- The Indian Rupee edges higher in Friday’s Asian session.
- Substantial equity outflows, higher crude oil prices might drag the INR down, but possible RBI intervention might cap its downside.
- Investors await the US housing data and FedSpeaks later on Friday.
The Indian Rupee (INR) recovers on Friday on the modest decline of the US Dollar (USD). The upside of the local currency might be limited amid foreign fund outflows, a negative trend in domestic equities and the recent spike in crude oil prices. Additionally, the rising expectations the Federal Reserve (Fed) would cut rates less aggressively might strengthen the Greenback and weigh on the INR.
Nonetheless, the routine foreign exchange interventions by the Reserve Bank of India (RBI) through USD sales could help limit the INR’s losses. Looking ahead, the US Building Permits and Housing Starts are due later on Friday. The Fed’s Raphael Bostic, Neel Kashkari and Christopher Waller are scheduled to speak on the same day.
Daily Digest Market Movers: Indian Rupee rebounds, the potential upside seems limited
- The BSE Sensex dropped 494.75 points, or 0.61%, to end at 81,006.61, while the broader NSE Nifty index closed at 24,749.85, down 221.45 points, or 0.89% from its previous close.
- Foreign investors have sold $8 billion worth of domestic stocks over October so far, the highest monthly outflow in over four years.

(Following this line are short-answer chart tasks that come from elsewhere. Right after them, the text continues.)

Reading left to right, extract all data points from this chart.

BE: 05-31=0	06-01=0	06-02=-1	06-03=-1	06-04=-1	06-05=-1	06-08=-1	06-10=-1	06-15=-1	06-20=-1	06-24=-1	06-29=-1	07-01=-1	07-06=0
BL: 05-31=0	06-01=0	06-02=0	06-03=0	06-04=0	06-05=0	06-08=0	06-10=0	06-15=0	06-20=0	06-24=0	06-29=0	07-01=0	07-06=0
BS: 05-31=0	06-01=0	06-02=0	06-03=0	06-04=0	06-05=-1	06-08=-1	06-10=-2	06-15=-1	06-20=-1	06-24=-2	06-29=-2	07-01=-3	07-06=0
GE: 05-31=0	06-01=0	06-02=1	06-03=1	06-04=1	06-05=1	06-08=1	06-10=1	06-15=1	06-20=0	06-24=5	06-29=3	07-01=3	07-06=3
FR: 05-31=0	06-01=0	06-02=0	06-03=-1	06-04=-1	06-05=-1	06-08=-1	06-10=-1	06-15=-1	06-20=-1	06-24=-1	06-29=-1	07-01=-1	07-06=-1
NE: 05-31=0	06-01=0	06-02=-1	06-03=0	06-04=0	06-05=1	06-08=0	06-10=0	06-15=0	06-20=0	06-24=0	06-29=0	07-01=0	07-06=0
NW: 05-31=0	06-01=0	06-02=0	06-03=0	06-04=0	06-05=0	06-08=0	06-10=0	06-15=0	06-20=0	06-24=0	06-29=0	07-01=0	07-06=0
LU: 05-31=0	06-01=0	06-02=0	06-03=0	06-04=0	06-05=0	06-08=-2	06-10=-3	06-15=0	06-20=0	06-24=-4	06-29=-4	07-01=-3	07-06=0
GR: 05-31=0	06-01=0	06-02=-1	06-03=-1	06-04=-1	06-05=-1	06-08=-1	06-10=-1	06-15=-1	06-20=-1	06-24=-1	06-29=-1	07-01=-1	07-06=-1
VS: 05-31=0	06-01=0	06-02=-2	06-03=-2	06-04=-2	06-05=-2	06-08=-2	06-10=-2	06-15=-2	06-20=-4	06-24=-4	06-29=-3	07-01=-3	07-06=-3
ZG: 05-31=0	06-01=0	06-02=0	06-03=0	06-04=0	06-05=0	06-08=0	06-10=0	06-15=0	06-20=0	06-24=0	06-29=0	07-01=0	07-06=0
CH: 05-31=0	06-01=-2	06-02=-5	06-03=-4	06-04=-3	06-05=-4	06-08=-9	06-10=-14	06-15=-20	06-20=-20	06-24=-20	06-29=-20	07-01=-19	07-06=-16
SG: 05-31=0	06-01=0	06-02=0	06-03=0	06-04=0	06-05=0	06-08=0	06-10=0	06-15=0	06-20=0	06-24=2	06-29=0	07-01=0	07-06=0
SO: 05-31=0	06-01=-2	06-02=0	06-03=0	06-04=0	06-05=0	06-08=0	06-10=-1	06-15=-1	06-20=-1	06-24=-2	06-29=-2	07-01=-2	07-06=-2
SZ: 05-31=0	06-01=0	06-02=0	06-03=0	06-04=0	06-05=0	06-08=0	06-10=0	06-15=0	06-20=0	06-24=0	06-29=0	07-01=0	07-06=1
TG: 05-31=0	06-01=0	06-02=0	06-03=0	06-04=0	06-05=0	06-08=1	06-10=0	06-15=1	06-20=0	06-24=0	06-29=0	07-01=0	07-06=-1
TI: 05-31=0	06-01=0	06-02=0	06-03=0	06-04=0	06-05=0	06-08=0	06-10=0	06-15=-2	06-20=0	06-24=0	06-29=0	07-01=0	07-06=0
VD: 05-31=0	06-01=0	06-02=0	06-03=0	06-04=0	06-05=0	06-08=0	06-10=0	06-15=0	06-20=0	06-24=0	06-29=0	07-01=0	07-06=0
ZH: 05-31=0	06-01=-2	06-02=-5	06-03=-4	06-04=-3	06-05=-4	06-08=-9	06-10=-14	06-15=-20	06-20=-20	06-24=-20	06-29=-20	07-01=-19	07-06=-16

- The US Retail Sales climbed by 0.4% MoM in September from a 0.1% rise in August, beating the estimations of 0.3%, the US Census Bureau showed Thursday. Retail sales excluding autos arrived at 0.5% MoM in September versus 0.2% prior (revised from 0.1%), stronger than the 0.1% expected.

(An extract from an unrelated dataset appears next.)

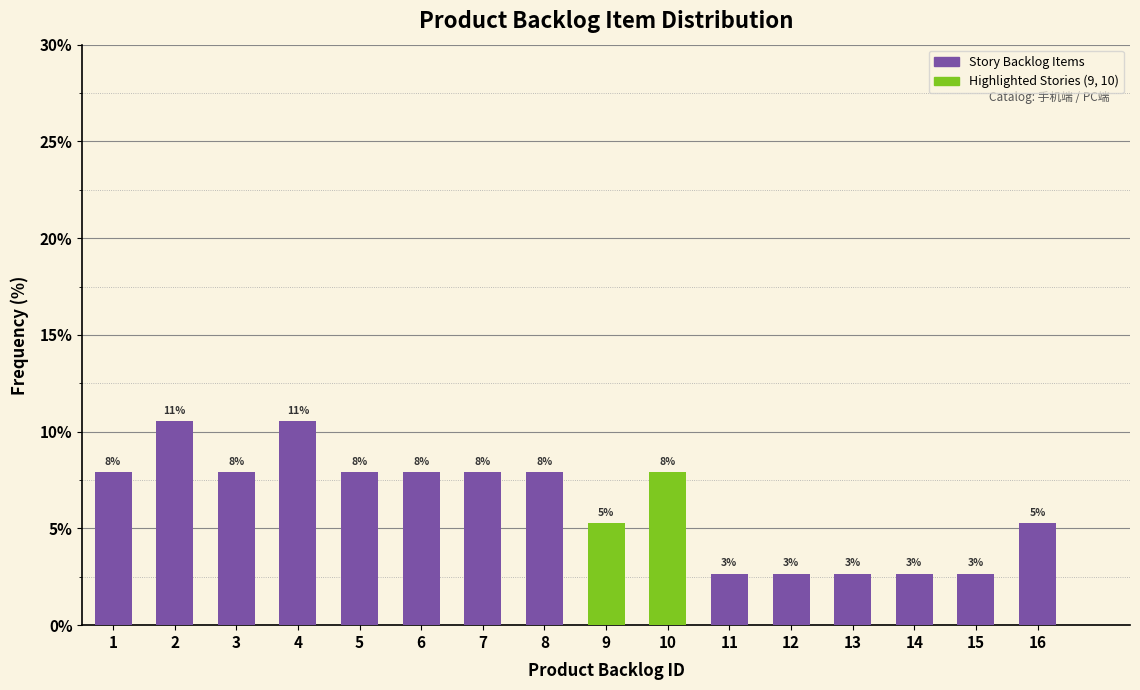

Does the chart contain any negative values?

No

- The US Initial Jobless Claims for the week ending October 11 rose to 241K. The figure came in below the market consensus and the previous week’s of 260K (revised from 258K).

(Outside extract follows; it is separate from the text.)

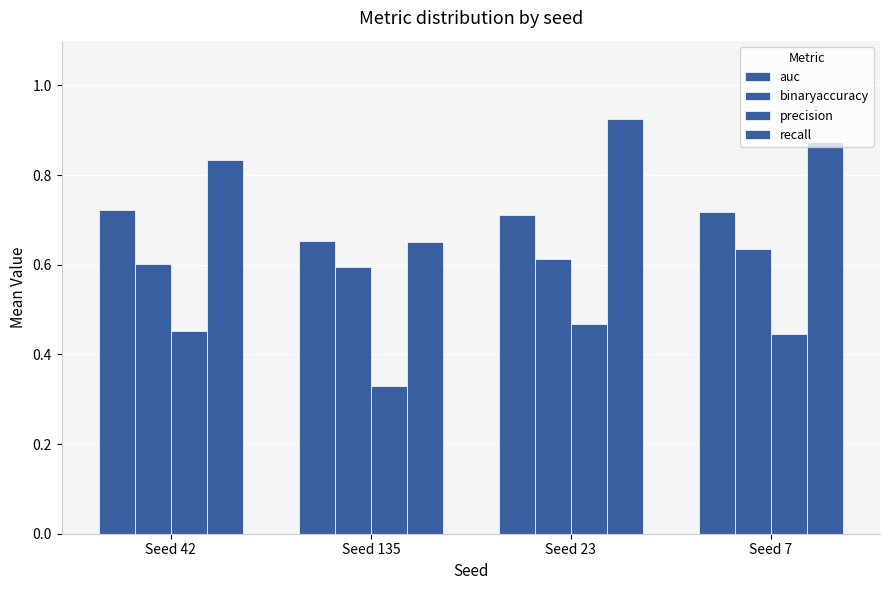

Rank the series by their maximum value, from highest to lowest.

recall, auc, binaryaccuracy, precision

- According to the CME FedWatch tool, traders have priced in a nearly 90.3% chance of a 25 basis points (bps) Fed rate cut in November.
Technical Analysis: USD/INR keeps the bullish vibe in the longer term
The Indian Rupee trades stronger on the day. According to the daily chart, the USD/INR pair maintains a constructive outlook as the price is well-supported above the ascending trend line and the key 100-day Exponential Moving Average (EMA). The path of least resistance is to the upside, as the 14-day Relative Strength Index (RSI) is located above the midline near 60.60, hinting that the uptrend is more likely to gain traction than the reverse.
The immediate resistance level for the pair emerges near the all-time high of 84.15. Further north, the next upside barrier is seen at 84.50, en route to the 85.00 psychological level.
On the flip side, a decisive break below the rising trend line could pave the way to 83.90, the low of October 10. The key contention level is located at 83.71, the 100-day EMA. The additional downside filter to watch is 83.00, representing the round mark and the low of May 24.